On the morning of January 13, 2018, an emergency alert flashed across smartphone screens throughout the state of Hawaii.
I had just gotten to work, busy with the task of opening up the school and didn’t even see or hear the alert come across my phone. It wasn’t until one of my students walked in five minutes later that there was any indication of a problem.
Student: (frightened) Did you get the text message?
Me: What text message?
Student: (Shows me her phone) Are we going to die? I was just at Starbucks and they were screaming at me to get out and go find shelter.
Me: (Squinting) Um, no. I’m sure that’s fake. Hackers or something.
I truly was not worried for a while and made a joke to myself that of course I would die just as soon as I got to work. I wasn’t worried because, well, everything is just so calm in the morning when I open up. Also, having been in the military and keeping myself abreast of North Korea’s capabilities (the only ones who would be shooting at us) I was confident they couldn’t hit the most remote island chain in the world even if they actually had fired a missile. But no one else was showing up to school; everyone else was taking the alert seriously.
Student: (On phone, shakily) Mr. John, I just got this alert…
Me: (Rolling eyes even though I shouldn’t be) I’m sure it’s nothing. I’m looking into it. Do what you’ve got to do in the meantime. I’ll call you back.
Immediately thereafter, I called my wife who had also missed the message to see what she could find out. (There is no television at school.) She was annoyed at having her call with her mother interrupted…
After another few student phone calls I noticed the nuclear attack sirens were not sounding. A client even called in to schedule a service, either unaware of the alert or thinking the student services schedule was about to clear up. I didn’t bother to say anything to the client because why make a potentially bad situation worse? I still wasn’t worried.
Then I got to thinking; did Trump tweet another childish insult and set off Kim Jong Un? I mean, that’s plausible. And although any actual inbound missile would probably, hopefully be shot down before hitting the U.S. (Hawaii is a U.S. state, believe it or not), I wouldn’t be surprised if my resident state were sacrificed in order to get the U.S. into a war. My thoughts immediately turned to my wife and our cats. My student interrupted and remarked that she was about to die alone which I quickly replied that she was technically incorrect since she was with me. Then I breathed a sigh of relief because if the threat were real, there would be nothing we could do. Even if we survived the blast, radiation would kill us in short order. Again, having just gotten to work, it figures. Then I chuckled to myself that it would really suck to have just landed here on your first Hawaiian vacation.
A few minutes later the alert that proclaimed THIS IS NOT A DRILL was deemed an accident – really, the emergency alert system just told approximately two million residents and tourist they were about to die – and we could all go about our business. Students eventually filed in, many visibly shaken and apologizing for being late. Did they really think I wasn’t going to understand? I did my best to console those worst affected. I myself was not.
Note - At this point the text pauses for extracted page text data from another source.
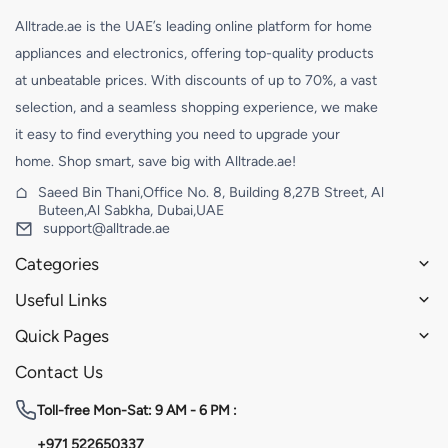
Alltrade.ae is the UAE’s leading online platform for home
appliances and electronics, offering top-quality products
at unbeatable prices. With discounts of up to 70%, a vast
selection, and a seamless shopping experience, we make
it easy to find everything you need to upgrade your
home. Shop smart, save big with Alltrade.ae!
Saeed Bin Thani,Office No. 8, Building 8,27B Street, Al
Buteen,Al Sabkha, Dubai,UAE
support@alltrade.ae
Categories
Useful Links
Quick Pages
Contact Us
Toll-free
Mon-Sat: 9 AM - 6 PM :
+971 522650337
At least not until later. I woke up in the middle of the night thinking how messed up the whole situation was and it kept me awake for at least an hour. Surely, someone should be fired. (“So, Jack, tell me why you left your last job?”) But we have to take some good away from the situation and recognize how unprepared we all were, not that you really can be prepared for such a thing. But, my wife and I currently have a lot of alcohol in the house thanks to the holiday season. I suppose finally getting rid of that bottle of moonshine wouldn’t be such a bad way to go.